20 Indian soldiers killed in violent face-off with Chinese soldiers in Ladakh

A seven-week military standoff between India and China escalated into a deadly conflict along their Himalayan border for the first time in more than four decades.

NEW DELHI – At least twenty Indian army personnel, including a commanding officer of Colonel rank, have been killed in a violent face-off with Chinese soldiers at Galwan Valley in Ladakh.

Indian army initially said three of its soldiers have been killed.

The incident on Monday night followed weeks of rising tensions and the deployment of thousands of extra troops from both sides in the Himalayan region.

“During the de-escalation process underway in the Galwan Valley, a violent face-off took place yesterday night with casualties. The loss of lives on the Indian side includes an officer and two soldiers,” the Indian army spokesman said in a statement.

“Senior military officials of the two sides are currently meeting at the venue to defuse the situation,” said the statement.

The Indian Congress has termed the incident as “shocking” and “unacceptable”, and asked Defence Minister Rajnath Singh to confirm the development.

On the other hand, the Chinese military also suffered casualties in the clash, the editor-in-chief of China’s Global Times newspaper said on Tuesday. It was the first such confrontation between the two Asian giants since 1975 in which soldiers have died.

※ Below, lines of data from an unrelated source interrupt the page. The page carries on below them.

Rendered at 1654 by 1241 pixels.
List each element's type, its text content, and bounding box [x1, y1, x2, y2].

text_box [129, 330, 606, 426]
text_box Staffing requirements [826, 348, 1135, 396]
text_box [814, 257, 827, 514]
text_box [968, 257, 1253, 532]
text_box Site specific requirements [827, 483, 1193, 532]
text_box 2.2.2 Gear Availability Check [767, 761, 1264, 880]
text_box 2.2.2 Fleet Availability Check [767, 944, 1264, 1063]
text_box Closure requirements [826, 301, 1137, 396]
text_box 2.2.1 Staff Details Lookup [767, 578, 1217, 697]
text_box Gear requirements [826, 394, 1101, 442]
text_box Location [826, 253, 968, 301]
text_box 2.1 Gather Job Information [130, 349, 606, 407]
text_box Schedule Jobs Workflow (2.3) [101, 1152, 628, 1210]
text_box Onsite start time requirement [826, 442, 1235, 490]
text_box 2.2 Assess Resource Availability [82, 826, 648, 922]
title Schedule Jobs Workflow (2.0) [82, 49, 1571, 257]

“Based on what I know, Chinese side also suffered casualties in the Galwan Valley physical clash,” Hu Xijin said in a tweet, without giving further details.

Meanwhile, Chinese Foreign Ministry spokesman Zhao Lijian at a regular press briefing in Beijing today said that Indian troops seriously violated the consensus and twice crossed the border line for illegal activities.

They provoked and attacked Chinese personnel which led to serious physical conflict between the two sides, the spokesman said, adding that China has lodged strong protest and representation with the India side.

Reports say senior military officials of the two sides are holding a meeting in Galwan Valley to defuse tensions.

Serious fist and stone incident at India-China border post

The China-India border dispute covers nearly 3,500 kilometers (2,175 miles) of frontier that the two countries call the Line of Actual Control. They fought a war in 1962 that spilled into Ladakh. The two sides have been trying since the early 1990s to settle their dispute without success.

Thousands of troops from the two nuclear-armed neighbours, backed by armoured trucks and artillery, have been involved in the latest face-off since May in the Ladakh region, bordering Tibet.

China claims about 90,000 square kilometers (35,000 square miles) of territory under New Delhi’s control.